Report: U.S. banks helped dictator

Citigroup, Bank of America and seven other banks enabled former Chilean dictator Augusto Pinochet and members of his family to build a sprawling secret network of accounts to conceal his wealth, Senate investigators charged in a report released Tuesday. The banks allowed Pinochet to use phony account names, offshore accounts and other deceptions to hide an estimated $13 million or more from U.S. examiners and from international prosecutors seeking to seize assets they claim were pilfered from government funds, according to the report by the staff of the Senate Governmental Affairs investigative subcommittee.

Federal judges seek better security

Ailing Chief Justice William Rehnquist presided Tuesday over a meeting of federal judges who implored Congress and the Bush administration to improve judicial security after two recent fatal attacks. The Judicial Conference of the United States approved a resolution Tuesday asking the Justice Department and U.S. Marshals Service to devise ways to bolster security, particularly at judges’ homes. Attorney General Alberto Gonzales ordered a review of judges’ protections.
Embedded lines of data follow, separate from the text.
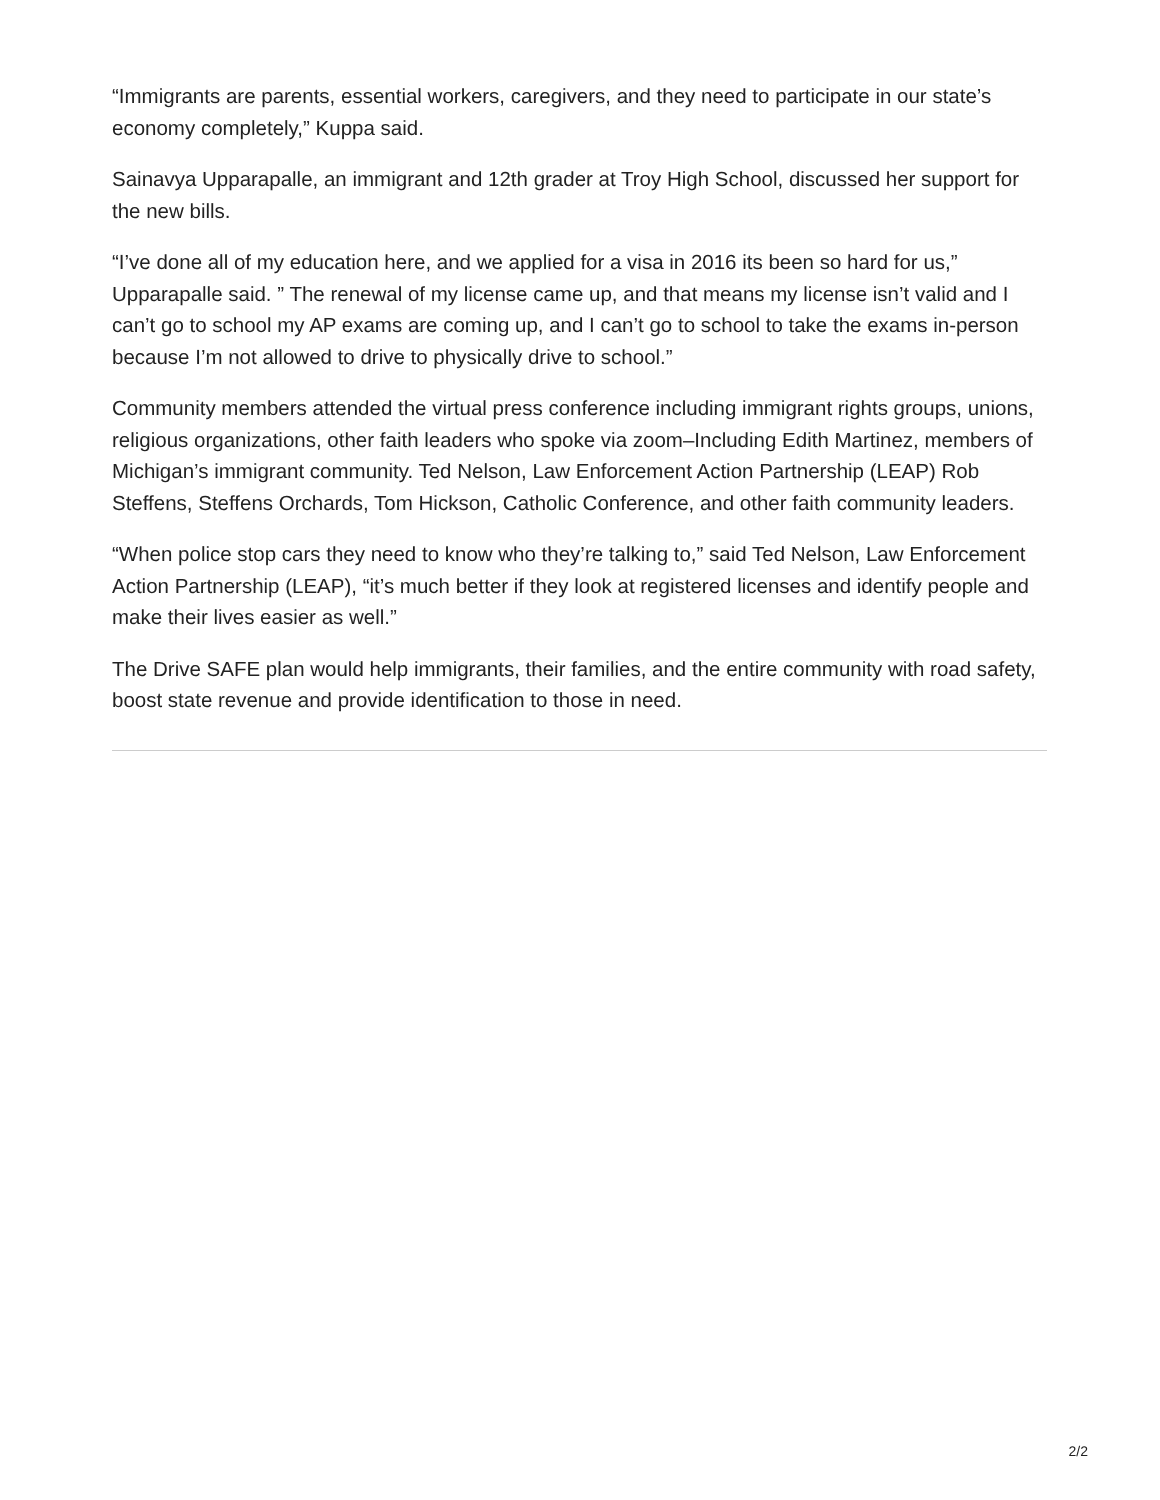“Immigrants are parents, essential workers, caregivers, and they need to participate in our state’s economy completely,” Kuppa said.
Sainavya Upparapalle, an immigrant and 12th grader at Troy High School, discussed her support for the new bills.
“I’ve done all of my education here, and we applied for a visa in 2016 its been so hard for us,” Upparapalle said. ” The renewal of my license came up, and that means my license isn’t valid and I can’t go to school my AP exams are coming up, and I can’t go to school to take the exams in-person because I’m not allowed to drive to physically drive to school.”
Community members attended the virtual press conference including immigrant rights groups, unions, religious organizations, other faith leaders who spoke via zoom–Including Edith Martinez, members of Michigan’s immigrant community. Ted Nelson, Law Enforcement Action Partnership (LEAP) Rob Steffens, Steffens Orchards, Tom Hickson, Catholic Conference, and other faith community leaders.
“When police stop cars they need to know who they’re talking to,” said Ted Nelson, Law Enforcement Action Partnership (LEAP), “it’s much better if they look at registered licenses and identify people and make their lives easier as well.”
The Drive SAFE plan would help immigrants, their families, and the entire community with road safety, boost state revenue and provide identification to those in need.
2/2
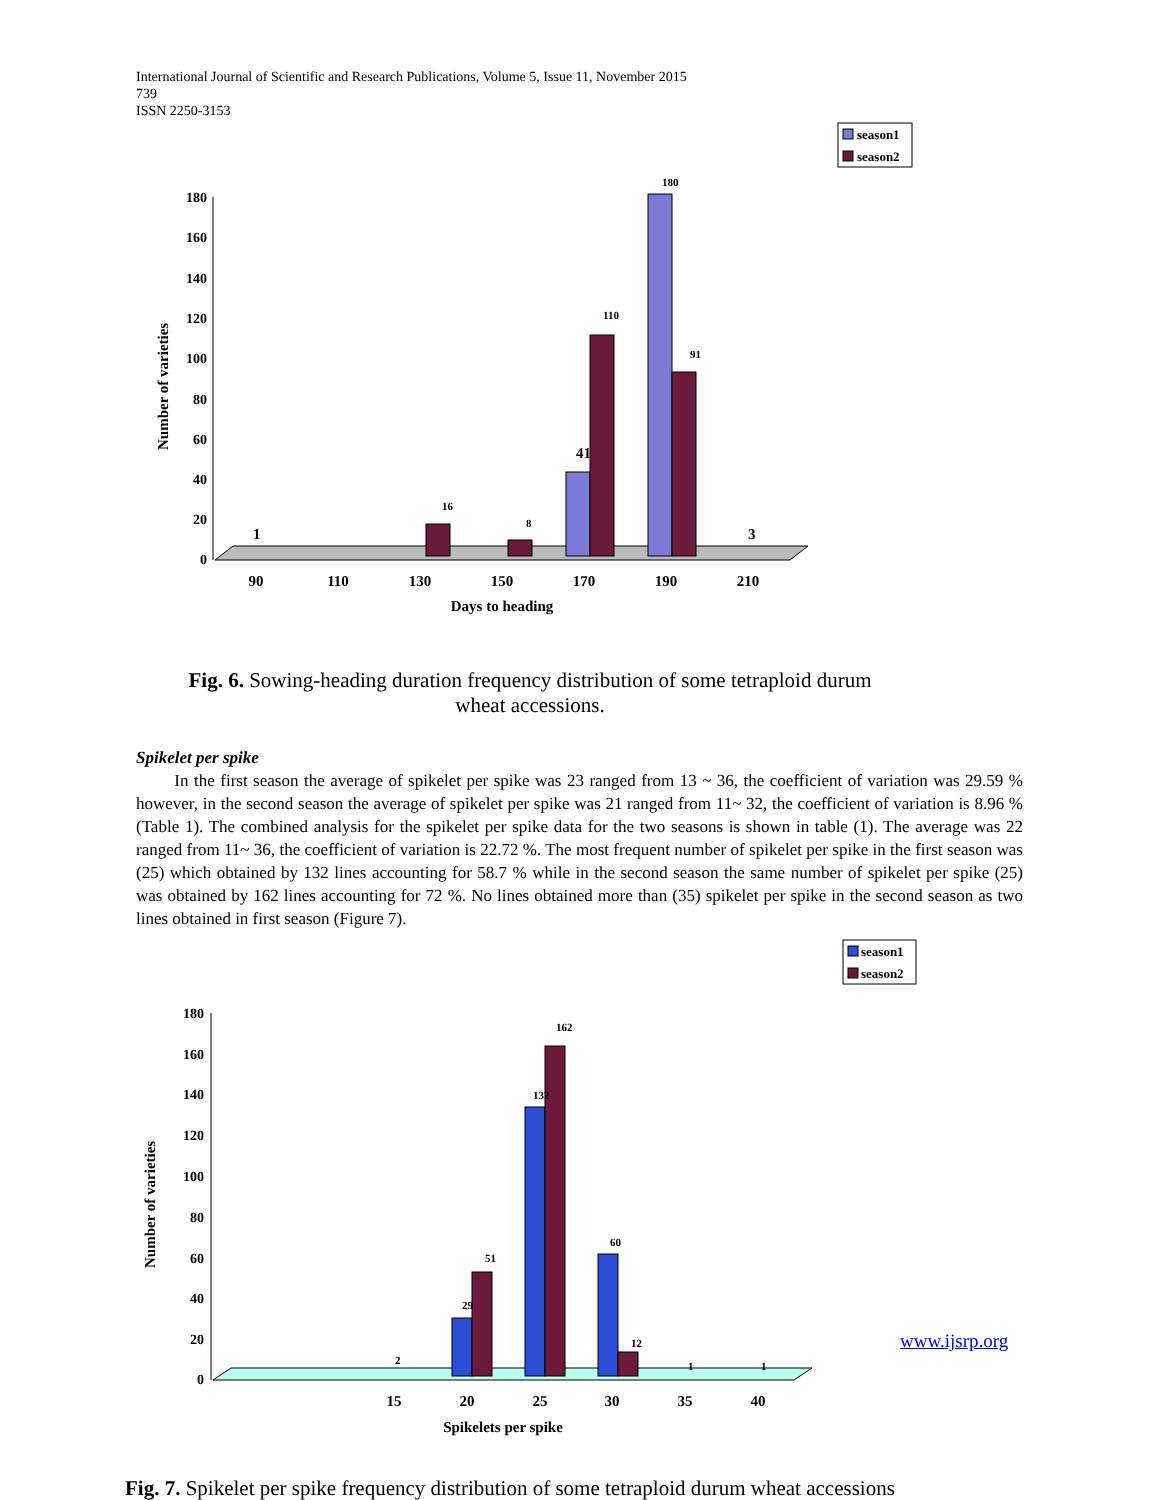International Journal of Scientific and Research Publications, Volume 5, Issue 11, November 2015
739
ISSN 2250-3153
season1
season2
180
160
140
120
100
80
60
40
20
0
16
8
110
180
91
1
41
3
90
110
130
150
170
190
210
Days to heading
Number of varieties
Fig. 6. Sowing-heading duration frequency distribution of some tetraploid durum
wheat accessions.
Spikelet per spike
In the first season the average of spikelet per spike was 23 ranged from 13 ~ 36, the coefficient of variation was 29.59 % however, in the second season the average of spikelet per spike was 21 ranged from 11~ 32, the coefficient of variation is 8.96 % (Table 1). The combined analysis for the spikelet per spike data for the two seasons is shown in table (1). The average was 22 ranged from 11~ 36, the coefficient of variation is 22.72 %. The most frequent number of spikelet per spike in the first season was (25) which obtained by 132 lines accounting for 58.7 % while in the second season the same number of spikelet per spike (25) was obtained by 162 lines accounting for 72 %. No lines obtained more than (35) spikelet per spike in the second season as two lines obtained in first season (Figure 7).
season1
season2
180
160
140
120
100
80
60
40
20
0
2
29
51
132
162
60
12
1
1
15
20
25
30
35
40
Spikelets per spike
Number of varieties
www.ijsrp.org
Fig. 7. Spikelet per spike frequency distribution of some tetraploid durum wheat accessions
N.Y.: Weapons-smuggling charges

U.S. authorities in New York charged 18 people in a scheme to smuggle grenade launchers, shoulder-fired missiles and other Russian military weapons into the United States. The arrests resulted from a yearlong investigation in which an FBI informant posed as an arms buyer who claimed to have ties to al-Qaida.

Florida: Schiavo bills in Legislature

Two bills that could block the removal of Terri Schiavo’s feeding tube later this week advanced in the state Legislature Tuesday. Committees from the House and Senate endorsed competing versions of the legislation as lawmakers rushed to prevent the removal of the severely brain-damaged woman’s feeding tube on Friday. Schiavo, 41, has been at the center of a long and bitter court battle between her parents and her husband, who wants to remove her feeding tube so she can die.

N.M.: Snowstorm shuts highways

A slow-moving storm dumped nearly 3 feet of snow on parts of northern and eastern New Mexico, closing major highways, schools and some government offices Tuesday. Gov. Bill Richardson declared a state of emergency in seven counties Tuesday.

Colorado: Girl held in father’s death

A 14-year-old girl was being held in Boulder without bond for investigation of manslaughter Tuesday while officials investigate her claim that she shot her 56-year-old father to death Sunday to help him commit suicide. The girl acknowledged shooting her father, but only after finding him in pain after he had tried to shoot himself to death, sheriff’s deputies said. She indicated she shot her father to “end his suffering,” deputies said.